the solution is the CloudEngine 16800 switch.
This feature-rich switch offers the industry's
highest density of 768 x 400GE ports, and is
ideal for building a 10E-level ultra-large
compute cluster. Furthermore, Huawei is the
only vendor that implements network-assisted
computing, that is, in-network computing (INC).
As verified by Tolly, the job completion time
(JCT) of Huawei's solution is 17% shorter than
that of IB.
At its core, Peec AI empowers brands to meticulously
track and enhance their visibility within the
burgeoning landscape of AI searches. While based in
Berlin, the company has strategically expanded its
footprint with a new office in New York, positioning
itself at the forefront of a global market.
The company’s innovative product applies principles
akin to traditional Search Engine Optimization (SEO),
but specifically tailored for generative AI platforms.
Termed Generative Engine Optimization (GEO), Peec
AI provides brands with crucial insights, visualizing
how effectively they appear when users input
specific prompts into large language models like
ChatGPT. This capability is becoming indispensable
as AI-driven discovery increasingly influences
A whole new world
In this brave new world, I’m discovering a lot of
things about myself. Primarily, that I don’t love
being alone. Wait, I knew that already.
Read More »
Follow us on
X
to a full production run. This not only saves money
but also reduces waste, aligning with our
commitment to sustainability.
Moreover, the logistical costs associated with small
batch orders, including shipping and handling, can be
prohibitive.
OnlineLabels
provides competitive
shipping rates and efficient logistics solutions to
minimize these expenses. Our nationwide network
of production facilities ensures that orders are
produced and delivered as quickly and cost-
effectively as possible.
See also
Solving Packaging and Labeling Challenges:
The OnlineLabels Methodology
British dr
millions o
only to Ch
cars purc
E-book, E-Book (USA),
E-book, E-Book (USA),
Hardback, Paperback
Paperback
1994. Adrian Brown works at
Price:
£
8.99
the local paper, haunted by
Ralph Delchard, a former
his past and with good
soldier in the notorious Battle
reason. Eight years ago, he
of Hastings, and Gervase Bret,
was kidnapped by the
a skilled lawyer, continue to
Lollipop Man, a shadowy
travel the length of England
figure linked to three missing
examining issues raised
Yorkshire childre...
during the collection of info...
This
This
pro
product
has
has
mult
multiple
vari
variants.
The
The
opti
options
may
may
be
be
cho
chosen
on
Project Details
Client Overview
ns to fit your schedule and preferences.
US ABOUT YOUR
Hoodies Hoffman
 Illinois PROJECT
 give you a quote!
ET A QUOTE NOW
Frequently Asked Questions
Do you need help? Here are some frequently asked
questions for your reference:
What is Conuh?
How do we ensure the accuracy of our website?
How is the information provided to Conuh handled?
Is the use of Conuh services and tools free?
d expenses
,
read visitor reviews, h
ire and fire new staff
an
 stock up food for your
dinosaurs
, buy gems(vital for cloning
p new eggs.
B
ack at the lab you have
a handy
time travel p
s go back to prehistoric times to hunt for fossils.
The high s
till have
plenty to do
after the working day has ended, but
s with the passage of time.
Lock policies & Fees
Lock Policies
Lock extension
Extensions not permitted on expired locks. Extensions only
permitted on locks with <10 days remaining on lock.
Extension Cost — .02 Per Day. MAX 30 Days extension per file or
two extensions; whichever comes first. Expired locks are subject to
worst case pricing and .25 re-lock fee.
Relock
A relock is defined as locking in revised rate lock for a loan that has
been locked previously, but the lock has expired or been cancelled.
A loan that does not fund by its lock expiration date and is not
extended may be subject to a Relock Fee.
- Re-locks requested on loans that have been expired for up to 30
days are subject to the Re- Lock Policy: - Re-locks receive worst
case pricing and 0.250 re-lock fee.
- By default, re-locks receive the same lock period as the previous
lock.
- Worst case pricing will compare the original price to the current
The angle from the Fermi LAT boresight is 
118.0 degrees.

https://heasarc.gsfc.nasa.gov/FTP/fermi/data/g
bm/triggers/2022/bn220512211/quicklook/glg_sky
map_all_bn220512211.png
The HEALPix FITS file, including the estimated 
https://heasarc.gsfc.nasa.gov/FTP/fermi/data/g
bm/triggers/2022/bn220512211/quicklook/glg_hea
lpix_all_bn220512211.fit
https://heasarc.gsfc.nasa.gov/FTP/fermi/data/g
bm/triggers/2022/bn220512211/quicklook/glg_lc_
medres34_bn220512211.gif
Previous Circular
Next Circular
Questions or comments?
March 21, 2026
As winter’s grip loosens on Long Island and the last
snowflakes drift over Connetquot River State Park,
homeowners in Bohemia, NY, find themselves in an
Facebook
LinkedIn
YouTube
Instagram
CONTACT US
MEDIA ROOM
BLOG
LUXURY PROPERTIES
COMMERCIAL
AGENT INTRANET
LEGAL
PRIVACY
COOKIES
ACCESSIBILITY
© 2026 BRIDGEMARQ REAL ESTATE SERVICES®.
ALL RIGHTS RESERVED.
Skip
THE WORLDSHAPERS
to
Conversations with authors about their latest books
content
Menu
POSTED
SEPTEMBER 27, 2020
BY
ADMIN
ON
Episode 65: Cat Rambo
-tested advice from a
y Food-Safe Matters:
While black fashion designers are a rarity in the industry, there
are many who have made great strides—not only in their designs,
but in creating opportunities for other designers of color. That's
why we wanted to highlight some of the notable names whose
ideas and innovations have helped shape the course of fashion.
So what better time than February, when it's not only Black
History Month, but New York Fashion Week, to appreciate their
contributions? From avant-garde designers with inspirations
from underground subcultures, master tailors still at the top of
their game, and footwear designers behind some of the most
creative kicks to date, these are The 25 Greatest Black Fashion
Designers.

Task:
Lines from the top of the entries above to the line that contains "effectively as possible." should be set down exactly, please, with both ends kept and nothing added.

Response area:
the solution is the CloudEngine 16800 switch.
This feature-rich switch offers the industry's
highest density of 768 x 400GE ports, and is
ideal for building a 10E-level ultra-large
compute cluster. Furthermore, Huawei is the
only vendor that implements network-assisted
computing, that is, in-network computing (INC).
As verified by Tolly, the job completion time
(JCT) of Huawei's solution is 17% shorter than
that of IB.
At its core, Peec AI empowers brands to meticulously
track and enhance their visibility within the
burgeoning landscape of AI searches. While based in
Berlin, the company has strategically expanded its
footprint with a new office in New York, positioning
itself at the forefront of a global market.
The company’s innovative product applies principles
akin to traditional Search Engine Optimization (SEO),
but specifically tailored for generative AI platforms.
Termed Generative Engine Optimization (GEO), Peec
AI provides brands with crucial insights, visualizing
how effectively they appear when users input
specific prompts into large language models like
ChatGPT. This capability is becoming indispensable
as AI-driven discovery increasingly influences
A whole new world
In this brave new world, I’m discovering a lot of
things about myself. Primarily, that I don’t love
being alone. Wait, I knew that already.
Read More »
Follow us on
X
to a full production run. This not only saves money
but also reduces waste, aligning with our
commitment to sustainability.
Moreover, the logistical costs associated with small
batch orders, including shipping and handling, can be
prohibitive.
OnlineLabels
provides competitive
shipping rates and efficient logistics solutions to
minimize these expenses. Our nationwide network
of production facilities ensures that orders are
produced and delivered as quickly and cost-
effectively as possible.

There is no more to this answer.